Immediately after the mask has been released from its packing and the vacuum broken, the pressure outside the canister 62 is larger than the pressure inside the canister 62, which has not had an opportunity to vent. Without hole 115, the pressure would cause a portion of the inhalation duct to be sucked into the canister, leading to potential tearing and deformation of the duct 60. However, as shown in FIG. 3B, air (designated by arrows 111) pass through the hole 115 in the duct 60 into the canister 62, equalizing the pressure across the inhalation duct/canister interface and venting the canister. The hole 115 prevents the inhalation duct 60 from being drawn into the canister, preserving the integrity of the duct.
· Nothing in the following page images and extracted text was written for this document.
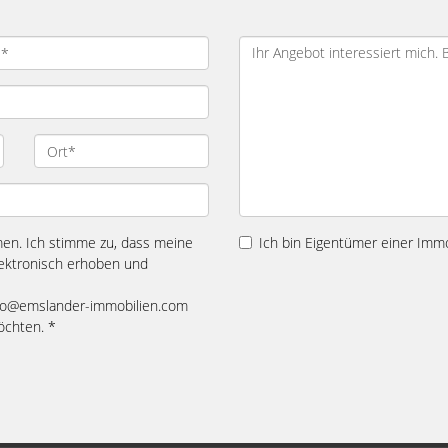
n. Ich stimme zu, dass meine
Ich bin Eigentümer einer Immo
ektronisch erhoben und
 info@emslander-immobilien.com
öchten. *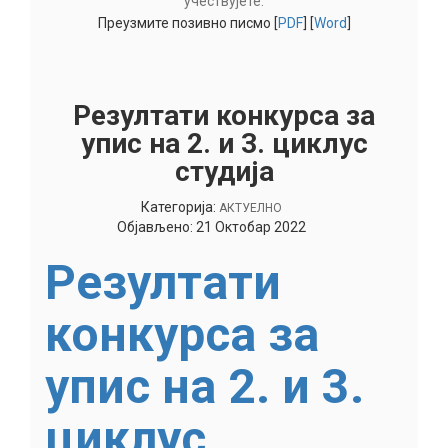
учествујете.
Преузмите позивно писмо [
PDF
] [
Word
]
Резултати конкурса за
упис на 2. и 3. циклус
студија
Категорија:
АКТУЕЛНО
Објављено: 21 Октобар 2022
Резултати
конкурса за
упис на 2. и 3.
циклус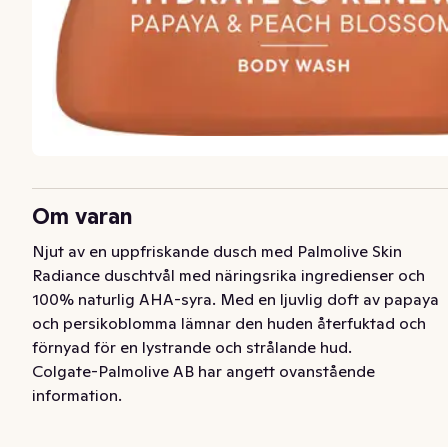
Om varan
Njut av en uppfriskande dusch med Palmolive Skin 
Radiance duschtvål med näringsrika ingredienser och 
100% naturlig AHA-syra. Med en ljuvlig doft av papaya 
och persikoblomma lämnar den huden återfuktad och 
förnyad för en lystrande och strålande hud.
Colgate-Palmolive AB har angett ovanstående
information.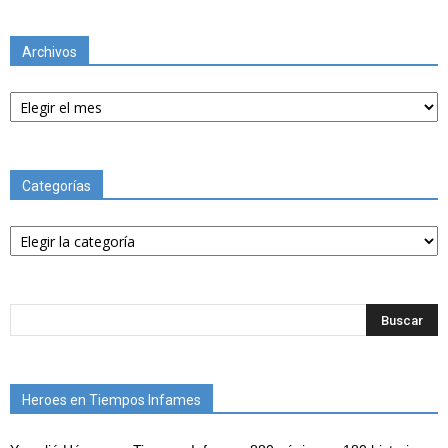
Archivos
Archivos
Categorías
Categorías
Heroes en Tiempos Infames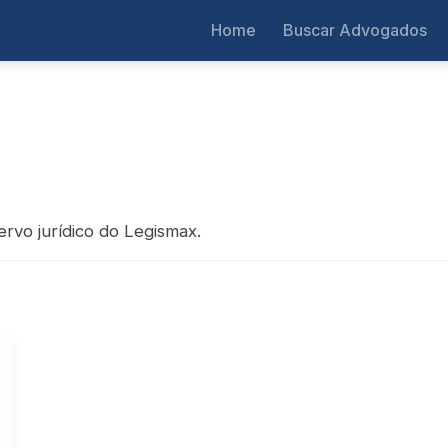
Home
Buscar Advogados
ervo jurídico do Legismax.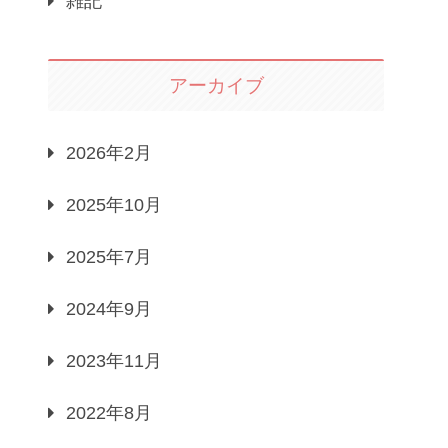
雑記
アーカイブ
2026年2月
2025年10月
2025年7月
2024年9月
2023年11月
2022年8月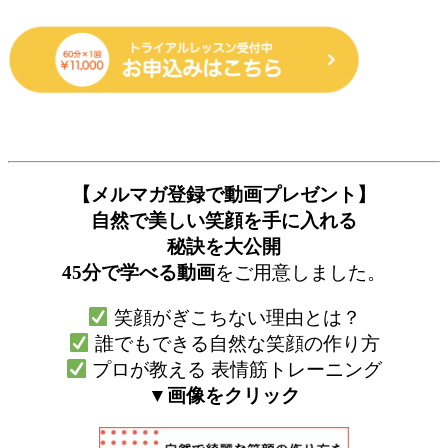
【メルマガ登録で動画プレゼント】
自然で美しい笑顔を手に入れる
秘訣を大公開
45分で学べる動画
をご用意しました。
笑顔がぎこちない理由とは？
誰でもできる自然な笑顔の作り方
プロが教える 表情筋トレーニング
▼画像をクリック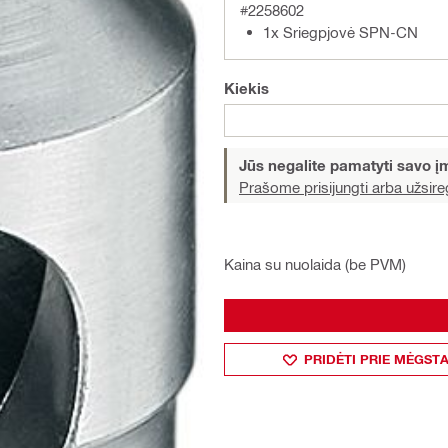
#2258602
1x Sriegpjovė SPN-CN
Kiekis
Jūs negalite pamatyti savo 
Prašome prisijungti arba užsireg
Kaina su nuolaida (be PVM)
PRIDĖTI PRIE MĖGST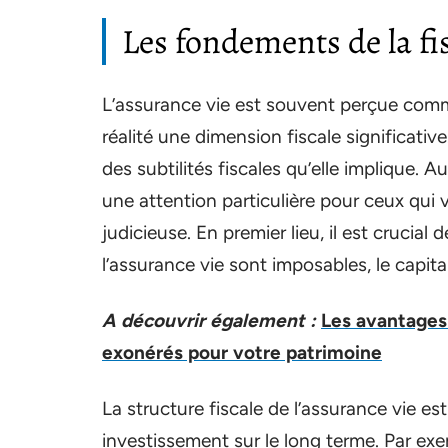
Les fondements de la fis
L’assurance vie est souvent perçue comme
réalité une dimension fiscale significati
des subtilités fiscales qu’elle implique. 
une attention particulière pour ceux qui ve
judicieuse. En premier lieu, il est crucia
l’assurance vie sont imposables, le capita
A découvrir également :
Les avantages
exonérés pour votre patrimoine
La structure fiscale de l’assurance vie e
investissement sur le long terme. Par exem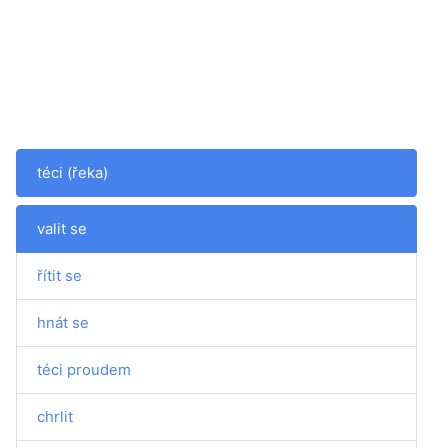
téci (řeka)
valit se
řítit se
hnát se
téci proudem
chrlit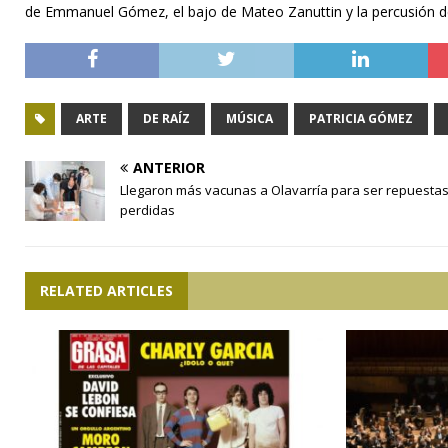
de Emmanuel Gómez, el bajo de Mateo Zanuttin y la percusión d
ARTE
DE RAÍZ
MÚSICA
PATRICIA GÓMEZ
ANTERIOR
Llegaron más vacunas a Olavarría para ser repuestas
perdidas
RELATED ARTICLES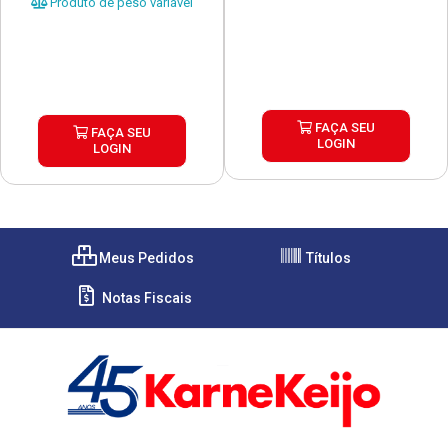
Produto de peso variável
FAÇA SEU
FAÇA SEU
LOGIN
LOGIN
Meus Pedidos
Títulos
Notas Fiscais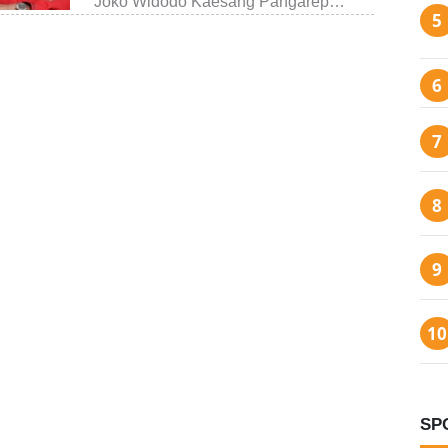
Joko Widodo Kaesang Pangarep…
SP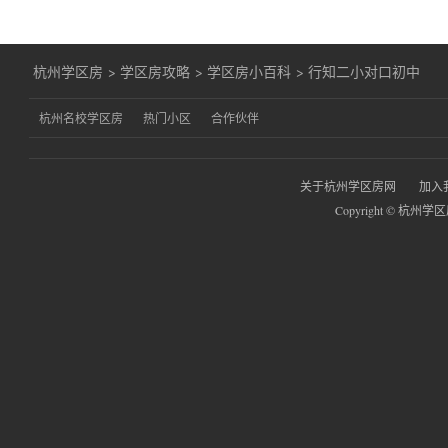
杭州学区房
>
学区房攻略
>
学区房小百科
>
行知二小对口初中
杭州名校学区房
热门小区
合作伙伴
关于杭州学区房网
加入
Copyright © 杭州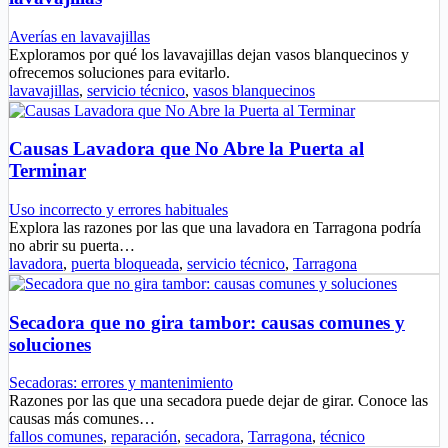
Averías en lavavajillas
Exploramos por qué los lavavajillas dejan vasos blanquecinos y
ofrecemos soluciones para evitarlo.
lavavajillas
,
servicio técnico
,
vasos blanquecinos
Causas Lavadora que No Abre la Puerta al
Terminar
Uso incorrecto y errores habituales
Explora las razones por las que una lavadora en Tarragona podría
no abrir su puerta…
lavadora
,
puerta bloqueada
,
servicio técnico
,
Tarragona
Secadora que no gira tambor: causas comunes y
soluciones
Secadoras: errores y mantenimiento
Razones por las que una secadora puede dejar de girar. Conoce las
causas más comunes…
fallos comunes
,
reparación
,
secadora
,
Tarragona
,
técnico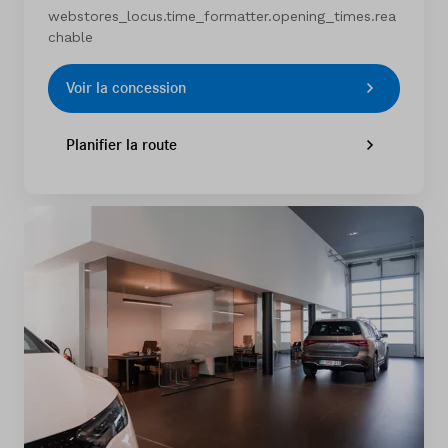
webstores_locus.time_formatter.opening_times.rea
chable
Voir la concession
Planifier la route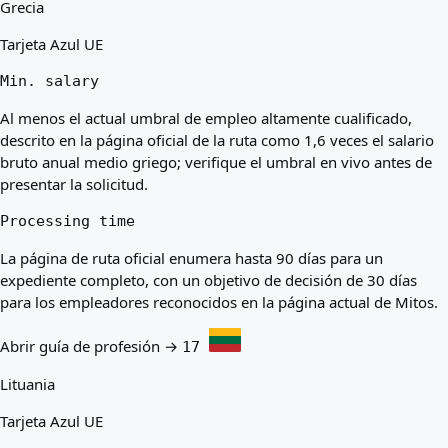
Grecia
Tarjeta Azul UE
Min. salary
Al menos el actual umbral de empleo altamente cualificado,
descrito en la página oficial de la ruta como 1,6 veces el salario
bruto anual medio griego; verifique el umbral en vivo antes de
presentar la solicitud.
Processing time
La página de ruta oficial enumera hasta 90 días para un
expediente completo, con un objetivo de decisión de 30 días
para los empleadores reconocidos en la página actual de Mitos.
Abrir guía de profesión →
17
Lituania
Tarjeta Azul UE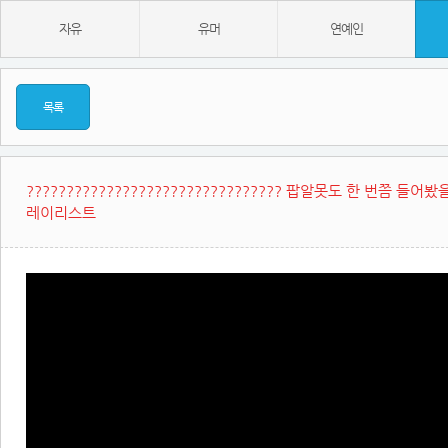
자유
유머
연예인
목록
???????????????????????????????? 팝알못도 한 번쯤 들어
레이리스트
The flap 117 is attached on the inside of the duct 60, such that it permits air to enter the duct by separating from the surface of the duct as shown in FIG. 3B. Thus, the flap 117 acts as a one way valve to allow air to pressurize the canister.
Once the canister and mask are fully pressurized, and the oxygen generating system 40 activated, oxygen flows from the canister 62 through the flange 81 and into the inhalation duct 60 where it fills the mask. In position of the flap 117 prevents oxygen from exiting the inhalation duct at the flange by closing the hole 115 upon pressurization from the flowing oxygen or the bias of the flap 117 against the surface of the inhalation duct. Thus, oxygen is not diverted by the presence of the hole 115, and the mask operates normally as intended.
The venting mechanism of the present invention reduces the stress on the inhalation duct 60 by preventing distortion or tearing due to the pressure differential across the duct when the apparatus is brought out of vacuum. Air quickly enters through the hole 115 and pressurizes the canister 62, minimizing the unbalance in pressure.

Claims

A self-contained, closed circuit breathing apparatus, comprising:
an inhalation duct (60);

an exhalation duct (50);

a source (40) of breathable gas under vacuum, the self-contained, closed circuit breathing apparatus being characterized by:
a hole (115) in the inhalation duct (60) at an interface (81) with the inhalation duct (60) and the source (40) of breathable gas under vacuum for preventing deformation of the inhalation duct (60) in a transition between vacuum and ambient, wherein said hole (115) is a one way valve comprising a flap (117) that permits one-way flow of a gas into the inhalation duct (60).
The self-contained, closed circuit breathing apparatus in claim 1 wherein said source (40) of breathable gas comprises a canister (62) containing KO₂ (potassium superoxide) and a starter candle (70) that activates breathable gas production using NaClO₃.